→ Records shown
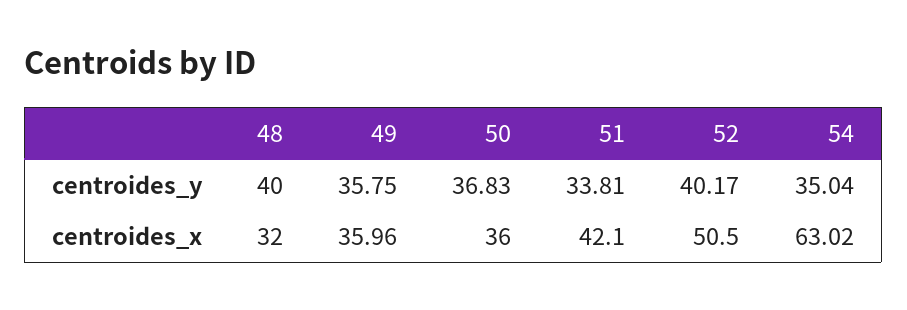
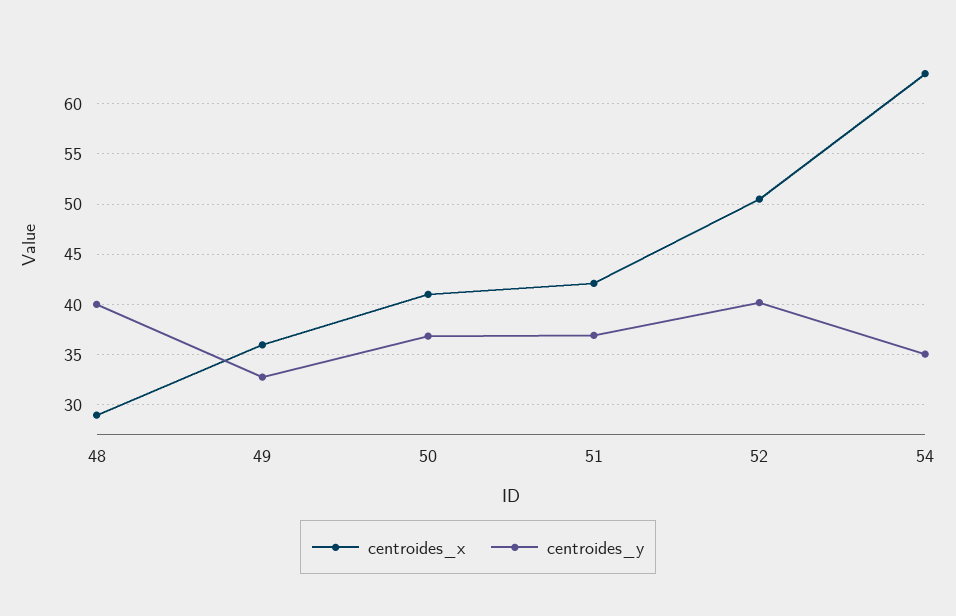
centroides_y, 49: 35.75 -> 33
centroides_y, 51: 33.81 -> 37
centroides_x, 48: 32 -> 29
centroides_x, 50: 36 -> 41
==
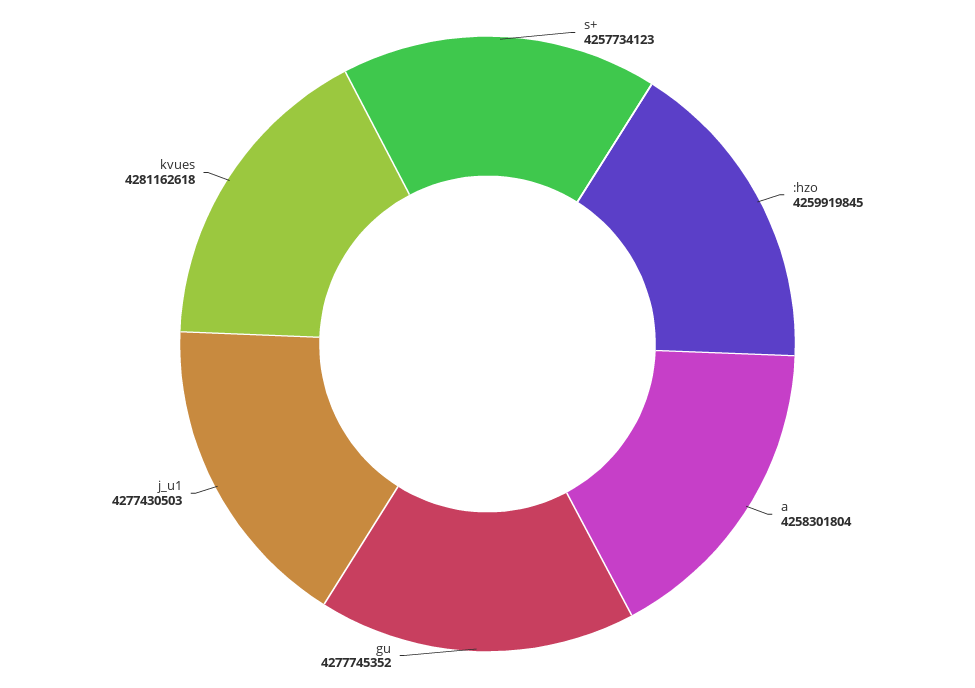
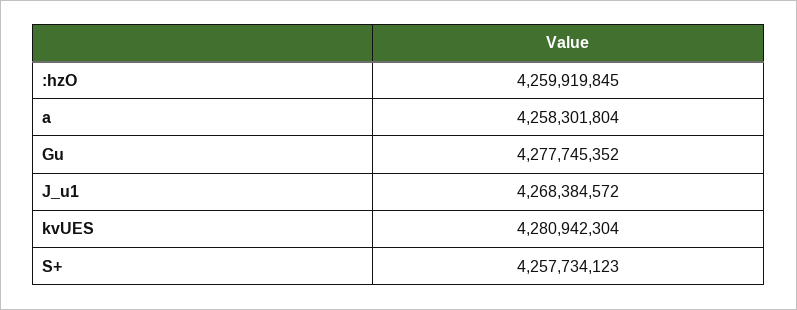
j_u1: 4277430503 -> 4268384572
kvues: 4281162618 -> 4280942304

→ What is expected
Within the listing above, give again exactly every line from the line with "centroides_y, 49: 35.75 -> 33" through the line with "centroides_x, 50: 36 -> 41", both included, and no other line.

→ Expected answer
centroides_y, 49: 35.75 -> 33
centroides_y, 51: 33.81 -> 37
centroides_x, 48: 32 -> 29
centroides_x, 50: 36 -> 41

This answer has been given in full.